3/ Aider et soulager les pauvres et les malheureux qui peinent et souffrent.

4/ Sanctionner sévèrement les agents de l'Administration qui brutalisent les faibles. Voilà donc le programme d'actions, assez clair, d'un homme du Djurdjura qui allait devenir en très peu de temps le «bandit d'honneur» le plus célèbre.

Lui, c'est Belaidi Ahmed, dit Oumeri. Né au village Ait?Djimâ, dans la région d'Ait-Bouadou, considérée alors comme la partie la plus austère de la commune des Ouadhias. Une localité présentant un aspect plus misérable que celui des autres agglomérations plus proche d'une vallée verdoyante et riche.

Le jeune Ahmed grandit dans son village de montagne. Il maraude, découvrant les coins et recoins les plus secrets de la montagne environnante. On ne sait jamais ! Il ne dédaigne pas la bagarre surtout lorsqu'il s'agit de défendre l'honneur et la dignité de la famille. Il grandit, devient un garçon bien constitué robuste et il ne travaille dur aux côtés de son père.

Mais voilà qu'un jour de marché, il lui arrive de corriger en public un garde-champêtre arrogant. Il est recherché. La fuite. Des petits boulots... puis l'exil en France. Appelé «sous les drapeaux», il revient en Algérie et intègre l'armée.

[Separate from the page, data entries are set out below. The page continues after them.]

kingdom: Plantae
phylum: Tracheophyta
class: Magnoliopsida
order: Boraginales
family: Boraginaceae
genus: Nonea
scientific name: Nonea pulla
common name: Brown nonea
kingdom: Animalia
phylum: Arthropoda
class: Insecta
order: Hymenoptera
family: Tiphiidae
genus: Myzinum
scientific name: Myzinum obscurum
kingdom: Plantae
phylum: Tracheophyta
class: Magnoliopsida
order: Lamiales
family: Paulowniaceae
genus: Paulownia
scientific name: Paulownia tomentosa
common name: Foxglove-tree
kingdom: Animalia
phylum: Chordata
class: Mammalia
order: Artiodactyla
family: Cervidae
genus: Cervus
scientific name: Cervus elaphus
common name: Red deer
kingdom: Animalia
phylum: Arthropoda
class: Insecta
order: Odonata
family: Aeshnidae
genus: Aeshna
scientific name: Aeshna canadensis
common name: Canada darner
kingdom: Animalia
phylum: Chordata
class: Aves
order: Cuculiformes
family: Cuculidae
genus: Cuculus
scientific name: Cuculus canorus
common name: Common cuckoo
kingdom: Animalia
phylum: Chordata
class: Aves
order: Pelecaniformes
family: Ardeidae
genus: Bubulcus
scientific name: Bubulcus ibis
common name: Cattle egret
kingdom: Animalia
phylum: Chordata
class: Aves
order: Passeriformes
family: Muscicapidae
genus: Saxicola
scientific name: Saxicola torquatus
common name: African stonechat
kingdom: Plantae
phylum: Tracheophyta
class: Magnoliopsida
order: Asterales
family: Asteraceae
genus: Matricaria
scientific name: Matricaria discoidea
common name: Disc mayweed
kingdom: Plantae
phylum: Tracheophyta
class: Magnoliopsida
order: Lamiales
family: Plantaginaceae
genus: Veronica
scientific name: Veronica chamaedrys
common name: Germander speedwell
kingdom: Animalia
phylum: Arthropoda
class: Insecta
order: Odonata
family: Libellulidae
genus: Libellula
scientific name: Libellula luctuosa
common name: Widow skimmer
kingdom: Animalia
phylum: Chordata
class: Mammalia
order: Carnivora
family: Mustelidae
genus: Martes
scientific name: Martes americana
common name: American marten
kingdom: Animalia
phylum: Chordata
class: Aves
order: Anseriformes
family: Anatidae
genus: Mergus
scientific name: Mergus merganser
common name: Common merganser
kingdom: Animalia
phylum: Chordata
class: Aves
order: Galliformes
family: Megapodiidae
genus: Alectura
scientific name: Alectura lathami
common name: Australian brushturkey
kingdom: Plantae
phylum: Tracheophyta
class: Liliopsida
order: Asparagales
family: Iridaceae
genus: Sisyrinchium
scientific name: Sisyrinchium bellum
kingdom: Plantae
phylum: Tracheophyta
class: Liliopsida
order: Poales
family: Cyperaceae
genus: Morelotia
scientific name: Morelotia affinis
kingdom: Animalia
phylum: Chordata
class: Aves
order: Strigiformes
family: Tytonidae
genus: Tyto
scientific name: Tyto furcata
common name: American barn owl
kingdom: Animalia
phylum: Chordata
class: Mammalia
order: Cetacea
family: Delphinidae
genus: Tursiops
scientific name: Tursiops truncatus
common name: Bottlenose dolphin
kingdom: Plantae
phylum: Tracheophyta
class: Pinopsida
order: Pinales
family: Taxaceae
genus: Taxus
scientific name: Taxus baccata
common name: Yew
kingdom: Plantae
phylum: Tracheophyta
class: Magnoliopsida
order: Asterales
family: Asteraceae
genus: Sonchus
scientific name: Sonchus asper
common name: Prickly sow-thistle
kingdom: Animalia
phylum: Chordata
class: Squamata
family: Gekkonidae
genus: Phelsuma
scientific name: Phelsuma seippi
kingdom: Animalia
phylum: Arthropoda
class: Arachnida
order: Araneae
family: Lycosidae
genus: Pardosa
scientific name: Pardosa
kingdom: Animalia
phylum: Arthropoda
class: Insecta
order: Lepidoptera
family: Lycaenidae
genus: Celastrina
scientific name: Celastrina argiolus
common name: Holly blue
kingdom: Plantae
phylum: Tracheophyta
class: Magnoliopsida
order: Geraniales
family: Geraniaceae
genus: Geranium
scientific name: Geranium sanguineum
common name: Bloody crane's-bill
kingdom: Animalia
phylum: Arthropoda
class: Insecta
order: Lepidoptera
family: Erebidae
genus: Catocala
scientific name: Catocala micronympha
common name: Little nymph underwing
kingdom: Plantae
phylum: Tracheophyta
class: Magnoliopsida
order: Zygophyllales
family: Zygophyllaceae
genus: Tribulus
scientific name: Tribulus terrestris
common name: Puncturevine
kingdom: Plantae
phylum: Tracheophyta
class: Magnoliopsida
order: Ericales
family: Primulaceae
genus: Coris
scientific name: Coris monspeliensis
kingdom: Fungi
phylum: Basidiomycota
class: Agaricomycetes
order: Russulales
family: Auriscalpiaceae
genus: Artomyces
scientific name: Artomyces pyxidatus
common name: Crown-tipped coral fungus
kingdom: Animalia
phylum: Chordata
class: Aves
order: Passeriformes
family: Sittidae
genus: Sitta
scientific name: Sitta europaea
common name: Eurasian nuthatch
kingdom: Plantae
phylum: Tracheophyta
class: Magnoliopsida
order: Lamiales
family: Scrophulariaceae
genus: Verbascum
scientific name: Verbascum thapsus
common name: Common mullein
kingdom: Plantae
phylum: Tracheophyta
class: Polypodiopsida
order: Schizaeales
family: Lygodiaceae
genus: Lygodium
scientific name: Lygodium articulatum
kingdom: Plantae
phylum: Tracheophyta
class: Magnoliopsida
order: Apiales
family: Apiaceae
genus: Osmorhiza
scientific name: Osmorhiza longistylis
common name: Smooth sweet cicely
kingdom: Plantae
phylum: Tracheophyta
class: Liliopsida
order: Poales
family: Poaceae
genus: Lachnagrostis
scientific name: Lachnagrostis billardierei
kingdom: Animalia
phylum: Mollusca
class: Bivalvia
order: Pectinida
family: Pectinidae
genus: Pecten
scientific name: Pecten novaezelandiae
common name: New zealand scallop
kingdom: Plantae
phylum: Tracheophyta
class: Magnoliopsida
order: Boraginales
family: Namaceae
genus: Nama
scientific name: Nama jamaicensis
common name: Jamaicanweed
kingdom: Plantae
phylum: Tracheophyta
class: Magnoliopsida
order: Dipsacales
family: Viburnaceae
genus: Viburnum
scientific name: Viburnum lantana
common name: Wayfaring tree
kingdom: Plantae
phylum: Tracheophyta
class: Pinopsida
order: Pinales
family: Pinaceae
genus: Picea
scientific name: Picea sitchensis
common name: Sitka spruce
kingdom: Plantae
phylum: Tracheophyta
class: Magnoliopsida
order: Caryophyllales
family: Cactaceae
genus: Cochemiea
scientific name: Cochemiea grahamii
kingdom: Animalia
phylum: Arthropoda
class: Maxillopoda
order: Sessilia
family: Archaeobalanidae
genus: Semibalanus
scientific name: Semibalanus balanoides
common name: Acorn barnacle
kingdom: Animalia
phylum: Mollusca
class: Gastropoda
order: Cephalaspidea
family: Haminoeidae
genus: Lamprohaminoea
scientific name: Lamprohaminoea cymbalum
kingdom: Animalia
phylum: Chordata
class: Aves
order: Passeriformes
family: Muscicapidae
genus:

Il participe avec bravoure à la 2ème guerre mondiale... mais abandonné dans les tranchées par ses compagnons et officiers, il se rend à Paris.

Revenant en Algérie, recherché comme «déserteur», ayant connu un militant du mouvement national (Ppa) Hadj Ali Arezki, ayant appris les massacres des populations de 8 mai 45 par le pouvoir colonial, il décide alors de «prendre le maquis»... Cela va durer jusqu'au dimanche 16 février 1947 à midi quand, trahi par ses hôtes de Iazouène, qui l'avaient invité -avec Arezki- à un couscous de l'amitié, il tombe dans le traquenard tendu de connivence avec les autorités coloniales. Il sera tué (ainsi qu'Arezki). Un homme venait de mourir, une légende allait naître. Et, on chantera encore longtemps son courage dans les chaumières du Djurdjura. Extrait du «Chant de mort d'Oumeri» (voir pp 173-174) : «Quoiqu'absent, son nom dans les cœurs luit /Il espère qu'on se souvienne de lui/ Et, si sous terre il est enfoui/ C'est pour les déshérités /Qu'il s'est sacrifié.

L'Auteur : Un véritable historien, non pas académique mais seulement historien vulgarisateur, recherchant surtout à transmettre l'amour du pays et de ses héros... une passion faisant fi de toute notoriété. Né le 20 janvier 1913 à Sidi Nâamane (Tigzirt), décédé le 2 octobre 1994 à Alger. Enterré selon son vœu à Ain El Hammam, berceau de sa famille. Une vie pétrie de sentiments très forts : l'amour de la patrie et la foi en la jeunesse algérienne. Instituteur (à partir des années 30), volontaire combattant contre le nazisme, militant au sein du Ppa-Mtld... arrêté en 1951... encore arrêté en 1957 durant la guerre de libération nationale et torturé (durant 36 jours ; ce qui lui laissera des séquelles) par les paras de M. Bigeard, ayant partagé la cellule de Ali Boumendjel... réfugié en Tunisie, membre de l'Aln... redevenu instituteur à l'Indépendance puis fonctionnaire au ministère de l'Information et de la Culture où j'ai eu, à partir des années 70, le plaisir, l'avantage et l'honneur de le croiser et de, bien souvent, discuter avec lui. Un homme plein d'humanité... et d'humour. Auteur de plusieurs ouvrages historiques : «La Berbérie», «les Poulains de la liberté», «Si Smail», «1871, Insurrection en Algérie», «Des héroïnes algériennes dans l'histoire»...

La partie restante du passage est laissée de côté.